Input for this task:
* * * * * * *
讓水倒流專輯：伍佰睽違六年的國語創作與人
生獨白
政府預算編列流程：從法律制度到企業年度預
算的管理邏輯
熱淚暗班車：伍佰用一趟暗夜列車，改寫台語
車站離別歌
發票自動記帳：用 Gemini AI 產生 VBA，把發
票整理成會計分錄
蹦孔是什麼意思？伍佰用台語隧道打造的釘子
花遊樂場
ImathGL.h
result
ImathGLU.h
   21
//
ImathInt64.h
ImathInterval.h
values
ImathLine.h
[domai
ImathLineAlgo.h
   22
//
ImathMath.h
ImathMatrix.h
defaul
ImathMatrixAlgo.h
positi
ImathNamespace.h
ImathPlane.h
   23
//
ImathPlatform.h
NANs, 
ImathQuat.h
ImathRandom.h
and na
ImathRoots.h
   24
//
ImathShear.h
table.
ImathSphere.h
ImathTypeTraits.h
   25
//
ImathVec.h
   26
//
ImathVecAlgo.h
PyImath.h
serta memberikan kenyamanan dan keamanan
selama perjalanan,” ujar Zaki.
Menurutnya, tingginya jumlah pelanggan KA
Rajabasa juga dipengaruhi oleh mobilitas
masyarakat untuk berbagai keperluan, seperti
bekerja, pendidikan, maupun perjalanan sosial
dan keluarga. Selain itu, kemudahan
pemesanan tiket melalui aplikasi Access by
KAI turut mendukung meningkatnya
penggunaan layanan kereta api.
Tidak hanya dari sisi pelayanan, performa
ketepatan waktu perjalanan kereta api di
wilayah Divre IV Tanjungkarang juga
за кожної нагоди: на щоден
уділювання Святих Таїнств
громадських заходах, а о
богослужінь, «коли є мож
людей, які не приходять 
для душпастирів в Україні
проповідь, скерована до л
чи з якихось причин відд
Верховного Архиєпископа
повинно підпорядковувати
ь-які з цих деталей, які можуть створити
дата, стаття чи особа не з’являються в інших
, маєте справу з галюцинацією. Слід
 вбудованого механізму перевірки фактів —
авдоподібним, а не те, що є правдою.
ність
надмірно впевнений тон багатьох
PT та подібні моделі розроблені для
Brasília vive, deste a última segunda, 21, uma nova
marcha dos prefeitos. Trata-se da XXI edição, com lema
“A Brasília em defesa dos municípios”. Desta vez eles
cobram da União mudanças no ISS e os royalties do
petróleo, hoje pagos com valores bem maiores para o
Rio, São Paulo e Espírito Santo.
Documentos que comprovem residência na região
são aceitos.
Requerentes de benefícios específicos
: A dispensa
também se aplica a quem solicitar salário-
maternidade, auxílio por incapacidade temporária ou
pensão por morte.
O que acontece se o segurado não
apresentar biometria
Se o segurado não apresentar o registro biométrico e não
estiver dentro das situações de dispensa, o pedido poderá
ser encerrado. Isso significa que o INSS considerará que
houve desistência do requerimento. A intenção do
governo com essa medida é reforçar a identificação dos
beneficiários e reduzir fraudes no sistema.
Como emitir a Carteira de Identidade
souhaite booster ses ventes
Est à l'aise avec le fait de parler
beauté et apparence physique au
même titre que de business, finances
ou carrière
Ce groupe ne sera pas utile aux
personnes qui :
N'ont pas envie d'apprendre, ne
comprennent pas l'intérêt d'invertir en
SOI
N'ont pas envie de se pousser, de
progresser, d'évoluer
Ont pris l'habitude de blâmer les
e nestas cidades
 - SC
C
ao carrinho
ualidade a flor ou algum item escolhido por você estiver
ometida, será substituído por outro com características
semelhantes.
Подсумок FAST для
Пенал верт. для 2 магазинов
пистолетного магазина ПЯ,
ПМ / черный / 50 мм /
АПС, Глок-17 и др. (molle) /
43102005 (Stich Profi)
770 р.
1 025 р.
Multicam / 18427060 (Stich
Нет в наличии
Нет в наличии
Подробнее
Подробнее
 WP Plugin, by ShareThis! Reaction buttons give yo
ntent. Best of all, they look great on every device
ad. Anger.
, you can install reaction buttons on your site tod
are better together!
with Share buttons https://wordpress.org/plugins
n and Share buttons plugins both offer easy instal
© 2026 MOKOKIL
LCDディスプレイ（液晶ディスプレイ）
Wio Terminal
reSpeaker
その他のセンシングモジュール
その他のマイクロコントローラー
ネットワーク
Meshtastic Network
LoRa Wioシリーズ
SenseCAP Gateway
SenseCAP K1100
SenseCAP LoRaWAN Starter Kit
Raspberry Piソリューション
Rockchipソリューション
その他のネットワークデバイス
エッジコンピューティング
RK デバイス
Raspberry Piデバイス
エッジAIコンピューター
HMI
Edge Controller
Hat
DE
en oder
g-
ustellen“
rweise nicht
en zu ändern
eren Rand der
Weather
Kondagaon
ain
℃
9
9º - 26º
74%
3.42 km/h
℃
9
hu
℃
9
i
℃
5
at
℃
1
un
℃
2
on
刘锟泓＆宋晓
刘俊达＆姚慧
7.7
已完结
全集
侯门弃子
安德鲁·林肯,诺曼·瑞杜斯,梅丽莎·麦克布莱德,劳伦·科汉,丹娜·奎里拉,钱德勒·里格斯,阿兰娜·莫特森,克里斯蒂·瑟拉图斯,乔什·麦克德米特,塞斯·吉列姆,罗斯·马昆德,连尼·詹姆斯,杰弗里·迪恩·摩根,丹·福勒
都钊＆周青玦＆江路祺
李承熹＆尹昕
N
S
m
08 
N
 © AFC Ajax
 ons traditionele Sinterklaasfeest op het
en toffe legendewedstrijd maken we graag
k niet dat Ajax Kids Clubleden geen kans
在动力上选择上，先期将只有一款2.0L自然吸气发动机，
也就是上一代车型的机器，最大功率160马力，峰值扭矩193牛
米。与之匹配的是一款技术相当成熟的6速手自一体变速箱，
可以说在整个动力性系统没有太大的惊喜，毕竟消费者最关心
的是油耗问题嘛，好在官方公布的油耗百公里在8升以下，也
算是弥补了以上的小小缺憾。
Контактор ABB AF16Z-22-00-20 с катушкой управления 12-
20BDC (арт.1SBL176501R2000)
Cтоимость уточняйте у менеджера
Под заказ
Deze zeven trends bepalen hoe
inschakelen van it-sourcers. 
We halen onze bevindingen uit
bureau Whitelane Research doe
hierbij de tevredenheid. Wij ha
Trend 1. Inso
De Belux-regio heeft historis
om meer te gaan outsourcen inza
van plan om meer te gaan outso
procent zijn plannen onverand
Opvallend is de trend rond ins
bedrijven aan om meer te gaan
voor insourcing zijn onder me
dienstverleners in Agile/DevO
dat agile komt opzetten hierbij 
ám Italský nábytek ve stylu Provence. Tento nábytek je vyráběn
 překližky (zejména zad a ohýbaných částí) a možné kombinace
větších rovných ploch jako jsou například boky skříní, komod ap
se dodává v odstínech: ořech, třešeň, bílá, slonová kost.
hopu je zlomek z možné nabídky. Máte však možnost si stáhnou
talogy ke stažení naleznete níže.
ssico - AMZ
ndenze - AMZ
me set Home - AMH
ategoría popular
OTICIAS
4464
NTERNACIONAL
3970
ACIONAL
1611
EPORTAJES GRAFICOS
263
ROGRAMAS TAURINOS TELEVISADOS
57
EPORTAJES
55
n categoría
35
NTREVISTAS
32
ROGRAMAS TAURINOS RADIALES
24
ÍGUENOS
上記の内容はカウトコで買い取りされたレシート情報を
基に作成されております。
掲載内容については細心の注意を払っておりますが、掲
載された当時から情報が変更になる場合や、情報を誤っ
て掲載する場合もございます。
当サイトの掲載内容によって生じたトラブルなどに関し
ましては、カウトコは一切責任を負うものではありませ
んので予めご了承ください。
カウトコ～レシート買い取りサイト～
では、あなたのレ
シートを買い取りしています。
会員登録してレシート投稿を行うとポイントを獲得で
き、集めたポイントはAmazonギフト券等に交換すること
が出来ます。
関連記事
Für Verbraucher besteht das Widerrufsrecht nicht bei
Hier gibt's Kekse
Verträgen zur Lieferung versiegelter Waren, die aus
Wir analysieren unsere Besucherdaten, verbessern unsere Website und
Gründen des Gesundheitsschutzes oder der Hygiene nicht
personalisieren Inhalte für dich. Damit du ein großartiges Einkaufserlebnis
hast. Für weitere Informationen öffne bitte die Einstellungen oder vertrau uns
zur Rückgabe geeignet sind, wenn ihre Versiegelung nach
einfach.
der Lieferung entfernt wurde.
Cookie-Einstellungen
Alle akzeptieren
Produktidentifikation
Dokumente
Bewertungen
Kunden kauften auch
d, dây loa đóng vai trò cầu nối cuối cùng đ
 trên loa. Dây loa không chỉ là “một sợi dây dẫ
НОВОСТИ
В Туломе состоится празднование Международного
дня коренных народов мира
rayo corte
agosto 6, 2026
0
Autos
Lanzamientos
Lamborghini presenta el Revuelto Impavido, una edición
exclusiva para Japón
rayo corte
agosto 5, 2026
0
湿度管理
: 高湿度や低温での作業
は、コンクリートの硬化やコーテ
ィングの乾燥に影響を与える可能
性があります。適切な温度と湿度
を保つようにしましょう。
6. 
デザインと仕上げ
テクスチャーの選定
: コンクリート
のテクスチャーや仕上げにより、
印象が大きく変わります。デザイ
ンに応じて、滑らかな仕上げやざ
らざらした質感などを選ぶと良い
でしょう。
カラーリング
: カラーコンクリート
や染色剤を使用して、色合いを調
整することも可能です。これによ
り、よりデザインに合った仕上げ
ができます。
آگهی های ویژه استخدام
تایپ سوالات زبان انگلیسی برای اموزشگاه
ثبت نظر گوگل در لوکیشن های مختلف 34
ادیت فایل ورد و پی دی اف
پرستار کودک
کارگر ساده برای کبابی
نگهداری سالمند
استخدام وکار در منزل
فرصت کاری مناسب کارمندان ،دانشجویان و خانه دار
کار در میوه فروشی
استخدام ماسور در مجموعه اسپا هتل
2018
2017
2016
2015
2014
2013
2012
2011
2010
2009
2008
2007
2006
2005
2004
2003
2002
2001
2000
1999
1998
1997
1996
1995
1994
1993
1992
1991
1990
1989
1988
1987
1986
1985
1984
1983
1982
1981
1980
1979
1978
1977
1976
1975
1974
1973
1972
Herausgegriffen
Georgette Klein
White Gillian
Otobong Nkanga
* * * * * * *
The task:
Looking at the data above, count the lines that contain the string "Ajax" and give only the count.

Answer section:
2